Why is there this warning message?


I am trying to implement an qkv attention, and my attention module is like this:

class QKVAttention(nn.Module):

    def __init__(self, n_chan_q=112, n_chan_kv=1280, mid_chan=256):
        super(QKVAttention, self).__init__()
        self.mid_chan = mid_chan
        self.conv_q = ConvBlock(n_chan_q, mid_chan, 1, 1, 0)
        self.conv_k = ConvBlock(n_chan_kv, mid_chan, 1, 1, 0)
        self.conv_v = ConvBlock(n_chan_kv, mid_chan, 1, 1, 0)

    def forward(self, feat, featq):
        n, c, h, w = featq.size()
        q = self.conv_q(featq).view(n, self.mid_chan, -1)
        k = self.conv_k(feat).view(n, self.mid_chan, -1)
        v = self.conv_v(feat).view(n, self.mid_chan, -1)
        #  qkv = q.permute(0, 2, 1).bmm(k).softmax(dim=2).bmm(v.permute(0, 2, 1))
        #  qkv = v.bmm(k.permute(0, 2, 1).bmm(q).softmax(dim=1))
        qkv = v.bmm(k.transpose(1, 2).bmm(q).softmax(dim=1))
        qkv = qkv.view(n, self.mid_chan, h, w)
        return qkv

The ConvBlk is a nn.Conv followed by a nn.BatchNorm2d and a nn.ReLU, my problem is that when I run this code there is a warning message like this:

[W TensorIterator.cpp:918] Warning: Mixed memory format inputs detected while calling the operator. The operator will output contiguous tensor even if some of the inputs are in channels_last format. (function operator())

Would you tell me which operator broughts this warning, and what is wrong with my implementation ?

This warning can be raised, if the TensorIterator detects a channels_last tensor and another one in the contiguous memory format.
I guess k.transpose(1, 2).bmm(q) might be raising it.
Could you print the .size() and .stride() of both involved tensors?


I printed the two involved tensors, their size and stride are like this:

q.stride():  (147456, 576, 1)
q.size():  torch.Size([8, 256, 576])
k.transpose(1, 2).stride():  (147456, 1, 576)
k.transpose(1, 2).size():  torch.Size([8, 576, 256])

Will this warning have negative impact what I want to do, or is there any better way to implement this ?

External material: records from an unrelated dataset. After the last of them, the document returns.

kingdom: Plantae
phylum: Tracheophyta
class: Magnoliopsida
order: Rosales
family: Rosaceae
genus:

Since the kernel size of my nn.conv2d (1, 1), is it better for me to use nn.linear ?

The warning shouldn’t have any negative effects, if you are not changing the memory format manually.
You could replace the conv layer with a linear layer, but this should not be necessary and I would recommend to stick to the approach, which makes the code easier to understand.

I think the memory format cannot be automatically detected due to the currently used (ambiguous) kernel shape.